What we need to keep in mind though is that when we look at the 6 levels in the pyramid there is a top-down influential relationship. What I mean by that is that if we make a change at the bottom, the effect of the change will not necessarily have a direct impact on the levels above it, without some serious effort and intentionality from ourselves.
If however, we address an upper level, there is an inherent effect on the levels below it. This will become more clear as we proceed through the next four levels. You will then be able to see how making the more difficult changes on the higher levels will have a direct, unconscious effect on the lower levels.
Take some time today and reflect on these first two levels. Ask the "Where? When? With Whom?" questions addressing the external factors, as well as the "What you say and/or do?" question dealing with your behaviour. Look not only for the negatives but also your areas of strength or the positive areas. These are always easier to build on than it is to change areas where you need to get rid of bad habits and negative things in your environment.
A Biblical View
With our continued quest to improve ourselves and work towards our goals, it is important to constantly and consistently ask for guidance from above. In some of my earlier posts, I spoke about having blind faith in God. God never fails us. He never forsakes us and as long as we walk in His will for our lives, we can rest assured that His hands will cover us. Do not try to find your comfort within yourself or from others.
Philippians 4:6-8 “Do not be anxious about anything, but in every situation, by prayer and petition, with thanksgiving, present your requests to God.

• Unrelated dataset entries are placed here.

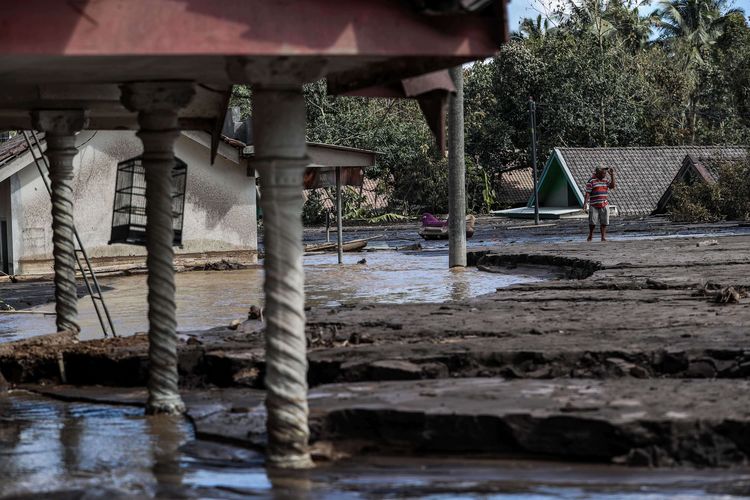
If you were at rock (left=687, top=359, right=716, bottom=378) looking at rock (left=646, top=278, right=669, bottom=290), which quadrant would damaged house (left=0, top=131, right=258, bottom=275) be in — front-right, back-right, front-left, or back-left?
front-left

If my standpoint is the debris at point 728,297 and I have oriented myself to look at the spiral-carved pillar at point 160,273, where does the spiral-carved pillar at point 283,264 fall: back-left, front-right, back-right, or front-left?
front-left

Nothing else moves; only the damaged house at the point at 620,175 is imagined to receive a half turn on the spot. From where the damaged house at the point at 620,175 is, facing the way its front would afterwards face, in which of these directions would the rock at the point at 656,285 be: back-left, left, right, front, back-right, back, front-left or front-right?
back-right

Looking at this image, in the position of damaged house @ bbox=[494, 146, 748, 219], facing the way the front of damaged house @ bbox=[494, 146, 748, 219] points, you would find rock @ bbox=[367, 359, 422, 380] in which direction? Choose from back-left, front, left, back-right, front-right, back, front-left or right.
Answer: front-left

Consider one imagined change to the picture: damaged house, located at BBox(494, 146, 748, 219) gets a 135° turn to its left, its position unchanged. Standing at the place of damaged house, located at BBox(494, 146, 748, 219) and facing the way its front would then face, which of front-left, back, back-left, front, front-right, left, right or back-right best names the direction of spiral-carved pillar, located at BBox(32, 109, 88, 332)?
right

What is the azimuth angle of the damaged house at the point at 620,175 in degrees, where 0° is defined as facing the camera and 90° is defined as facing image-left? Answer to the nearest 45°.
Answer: approximately 45°

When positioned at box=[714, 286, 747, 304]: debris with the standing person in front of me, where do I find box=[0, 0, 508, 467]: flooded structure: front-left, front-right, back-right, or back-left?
back-left

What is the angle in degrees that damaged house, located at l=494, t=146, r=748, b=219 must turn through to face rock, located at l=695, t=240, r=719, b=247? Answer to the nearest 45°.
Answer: approximately 45° to its left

And the peace of God, which transcends all understanding, will guard your hearts and your minds in Christ Jesus.
When we face inevitable change and need to reflect on those things we need to remove from our lives in order to move forward (breaking spiritual ties is also part of that) it is inevitable that we will face moments of self-doubt. That is perfectly normal and almost natural. After all, we are only human and placing our faith, hope and trust in humans almost guarantee our failure and disappointment.
Why not turn to God? If we ask the Lord to guide us in making those tough decisions of removing things from our environment and changing some of those terrible worldly habits we need to get rid of, and trust in Him we truly can "be anxious for nothing".